This article was posted on Aug 8, 2012 and is filed under Market News

Competition squeezes margins despite gaining subscriber market share from some of its smaller rivals

Top telecom company Bharti Airtel reported its 10th straight quarter of profit decline as competition squeezed margins despite gaining subscriber market share from some of its smaller rivals.

Bharti, controlled by billionaire Sunil Mittal, said consolidated net profit fell to Rs 762 crore for its fiscal first quarter ended June from Rs 1,215 crore a year earlier.

The total revenues were, however, up by 14 per cent to Rs 19,350 crore in the quarter against Rs 16,975 crore in Q1 FY’12, marked by growth of 31.5 per cent in Africa and 44.2 per cent increase in mobile data revenues from India.

“Telecom revenues in India have been depressed due to hyper-competition and recent regulatory and tax developments. Despite these adverse developments, Airtel has kept its focus on network expansion, market investments, superior customer experience and new product innovations,” Bharti Airtel Chairman and Managing Director Sunil Bharti Mittal said.

The company said the revenues in India during the quarter were impacted by two significant changes — Trai guidelines around processing fees which restricts the sales of “combo packs” and hike in service tax from 10.3 per cent to 12.36 per cent, effective April 1, 2012.

The hike caused all telecom services to become dearer by nearly 2 per cent, with the entire additional levy being passed to the exchequer.

Africa revenues grew by 31.5 per cent, driven by strong operational performance in the last year and favourable currency movements.

“However, economic and currency headwinds are presently evident in key markets as a result of the eurozone crisis, lower aid and grants, rising inflation and political issues in some countries.

“With this in mind, the company intensified market operations, advertising, network rollouts, as well as new growth initiatives such as 3G, airtel money and Rwanda,” the company said.

The company’s total subscriber base across mobile, telemedia and digital TV services in India, South Asia and Africa stood at 260.71 million at the end of June 2012.

Bharti dominated customer additions in the three months to June while its smaller rivals including Telenor’s India unit braced for a cancellation of their operating permits.

Bharti Airtel said on Wednesday its monthly average revenue per user in the country fell 2% to Rs 185 for the three months to June, from the previous quarter.

For its African operations, Bharti had an ARPU of $6.5 for the first quarter, down from $6.8 in the previous quarter.

Still, the market of more than a dozen players remains highly competitive, with most carriers in the once-booming sector languishing in the red.

The Supreme Court of India said it would revoke all permits awarded to eight of Bharti’s rivals such as Sistema and Idea Cellular in a scandal-tainted 2008 sale.

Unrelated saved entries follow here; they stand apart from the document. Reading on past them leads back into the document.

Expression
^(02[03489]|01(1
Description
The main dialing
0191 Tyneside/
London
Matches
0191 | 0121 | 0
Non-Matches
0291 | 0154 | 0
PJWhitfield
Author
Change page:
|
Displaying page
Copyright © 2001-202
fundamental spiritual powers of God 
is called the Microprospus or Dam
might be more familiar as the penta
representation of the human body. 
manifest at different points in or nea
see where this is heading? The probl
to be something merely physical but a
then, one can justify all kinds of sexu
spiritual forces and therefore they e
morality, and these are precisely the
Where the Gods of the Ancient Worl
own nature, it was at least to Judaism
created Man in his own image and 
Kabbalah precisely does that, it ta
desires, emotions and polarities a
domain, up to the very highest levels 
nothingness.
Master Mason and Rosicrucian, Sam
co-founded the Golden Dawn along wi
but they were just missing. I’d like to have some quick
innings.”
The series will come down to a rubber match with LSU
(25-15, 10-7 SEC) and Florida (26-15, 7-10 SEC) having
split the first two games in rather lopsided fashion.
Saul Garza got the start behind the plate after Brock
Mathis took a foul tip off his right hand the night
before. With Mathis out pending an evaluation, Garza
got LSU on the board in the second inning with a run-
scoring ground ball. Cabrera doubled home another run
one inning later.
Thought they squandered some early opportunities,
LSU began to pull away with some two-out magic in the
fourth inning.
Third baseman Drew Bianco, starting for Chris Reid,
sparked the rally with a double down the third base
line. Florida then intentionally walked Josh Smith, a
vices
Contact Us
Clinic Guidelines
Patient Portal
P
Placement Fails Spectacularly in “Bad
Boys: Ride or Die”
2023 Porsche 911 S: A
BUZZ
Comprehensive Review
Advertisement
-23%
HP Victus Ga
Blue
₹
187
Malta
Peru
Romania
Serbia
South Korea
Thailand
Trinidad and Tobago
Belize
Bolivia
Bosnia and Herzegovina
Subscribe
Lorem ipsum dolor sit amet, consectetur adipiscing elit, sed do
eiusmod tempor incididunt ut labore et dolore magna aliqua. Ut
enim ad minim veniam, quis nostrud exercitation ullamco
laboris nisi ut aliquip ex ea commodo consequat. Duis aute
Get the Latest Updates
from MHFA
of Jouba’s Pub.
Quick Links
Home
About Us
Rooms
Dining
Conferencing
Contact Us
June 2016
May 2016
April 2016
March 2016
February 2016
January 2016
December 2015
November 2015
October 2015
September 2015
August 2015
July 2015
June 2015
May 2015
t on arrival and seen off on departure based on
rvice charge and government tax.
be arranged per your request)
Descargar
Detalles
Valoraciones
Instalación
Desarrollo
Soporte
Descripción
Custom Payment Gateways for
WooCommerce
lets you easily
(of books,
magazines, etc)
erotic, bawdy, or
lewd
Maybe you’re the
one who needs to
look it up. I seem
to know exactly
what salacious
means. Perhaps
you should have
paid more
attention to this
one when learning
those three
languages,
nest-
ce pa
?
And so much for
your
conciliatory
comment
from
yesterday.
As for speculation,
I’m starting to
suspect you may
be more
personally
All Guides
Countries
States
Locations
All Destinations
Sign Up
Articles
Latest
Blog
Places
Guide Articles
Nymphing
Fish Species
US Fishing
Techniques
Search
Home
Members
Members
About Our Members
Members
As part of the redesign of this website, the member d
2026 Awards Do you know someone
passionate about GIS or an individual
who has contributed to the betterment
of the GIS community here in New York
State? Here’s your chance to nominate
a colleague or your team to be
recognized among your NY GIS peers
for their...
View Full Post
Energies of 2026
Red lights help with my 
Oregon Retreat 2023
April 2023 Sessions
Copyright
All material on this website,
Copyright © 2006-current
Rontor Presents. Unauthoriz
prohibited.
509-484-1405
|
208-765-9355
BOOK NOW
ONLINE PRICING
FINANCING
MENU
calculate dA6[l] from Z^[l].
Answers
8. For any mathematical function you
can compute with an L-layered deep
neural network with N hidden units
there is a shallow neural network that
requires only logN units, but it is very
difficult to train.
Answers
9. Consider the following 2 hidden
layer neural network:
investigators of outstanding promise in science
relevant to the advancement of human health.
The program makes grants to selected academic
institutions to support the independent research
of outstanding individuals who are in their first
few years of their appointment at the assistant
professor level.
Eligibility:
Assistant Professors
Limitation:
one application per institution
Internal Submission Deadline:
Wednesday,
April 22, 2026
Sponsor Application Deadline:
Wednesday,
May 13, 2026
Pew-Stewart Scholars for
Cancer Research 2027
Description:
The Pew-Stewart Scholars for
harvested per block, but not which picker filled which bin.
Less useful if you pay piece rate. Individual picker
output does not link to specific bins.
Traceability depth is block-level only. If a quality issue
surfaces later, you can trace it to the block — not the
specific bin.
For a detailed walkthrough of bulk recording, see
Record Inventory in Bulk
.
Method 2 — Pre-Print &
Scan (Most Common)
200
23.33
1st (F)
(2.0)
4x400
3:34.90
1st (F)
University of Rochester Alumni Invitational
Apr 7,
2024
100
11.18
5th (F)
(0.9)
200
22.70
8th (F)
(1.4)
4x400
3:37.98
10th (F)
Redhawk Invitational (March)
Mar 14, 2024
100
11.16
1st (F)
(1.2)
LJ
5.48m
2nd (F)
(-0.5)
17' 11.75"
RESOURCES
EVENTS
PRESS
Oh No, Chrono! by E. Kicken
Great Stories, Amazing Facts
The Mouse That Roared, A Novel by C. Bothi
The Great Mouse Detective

The government is planning to hold a mobile airwaves auction in November before the permits expire.

Carriers have complained that the minimum bid price is too high, with Telenor and Sistema threatening to pull out of India if the auction becomes too costly.

Bigger carriers such as Bharti and Vodafone’s local unit are not affected by the court order, although they are looking to buy more airwaves to feed their overstretched networks in the world’s second-biggest mobile phone market.

Bharti, nearly a third owned by Southeast Asia’s top phone carrier SingTel, operates in 20 countries across Asia and Africa and is the world’s fifth-biggest mobile phone carrier by subscribers.

The company scrip were trading 1.43 per cent lower at Rs 289.60 on the BSE in early trade today.